** Start of MATERIAL TO PROCESS **

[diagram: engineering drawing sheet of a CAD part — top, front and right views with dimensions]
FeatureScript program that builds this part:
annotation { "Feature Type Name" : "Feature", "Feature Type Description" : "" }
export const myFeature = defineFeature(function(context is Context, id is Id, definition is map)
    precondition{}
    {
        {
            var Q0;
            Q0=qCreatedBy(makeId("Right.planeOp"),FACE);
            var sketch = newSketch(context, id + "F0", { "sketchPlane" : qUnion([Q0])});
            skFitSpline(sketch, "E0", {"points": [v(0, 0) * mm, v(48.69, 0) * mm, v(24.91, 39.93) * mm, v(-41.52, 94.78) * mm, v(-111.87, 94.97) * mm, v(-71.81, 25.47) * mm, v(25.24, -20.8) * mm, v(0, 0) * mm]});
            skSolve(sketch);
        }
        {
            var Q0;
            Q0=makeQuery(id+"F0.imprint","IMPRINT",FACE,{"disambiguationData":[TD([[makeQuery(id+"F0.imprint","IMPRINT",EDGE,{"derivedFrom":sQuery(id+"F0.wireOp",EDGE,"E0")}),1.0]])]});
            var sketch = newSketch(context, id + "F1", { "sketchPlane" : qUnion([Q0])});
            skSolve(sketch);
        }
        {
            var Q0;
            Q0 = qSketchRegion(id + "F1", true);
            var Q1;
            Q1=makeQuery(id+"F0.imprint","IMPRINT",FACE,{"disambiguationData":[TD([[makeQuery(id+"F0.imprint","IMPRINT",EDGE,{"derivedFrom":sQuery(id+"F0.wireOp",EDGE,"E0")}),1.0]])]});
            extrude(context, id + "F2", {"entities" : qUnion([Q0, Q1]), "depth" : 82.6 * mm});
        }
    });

** End of MATERIAL TO PROCESS **

## PROBLEM DETAILS
Select and copy each line of the listing above that contains the string "sketchPlane".

## COMPLETED EXERCISE
            var sketch = newSketch(context, id + "F0", { "sketchPlane" : qUnion([Q0])});
            var sketch = newSketch(context, id + "F1", { "sketchPlane" : qUnion([Q0])});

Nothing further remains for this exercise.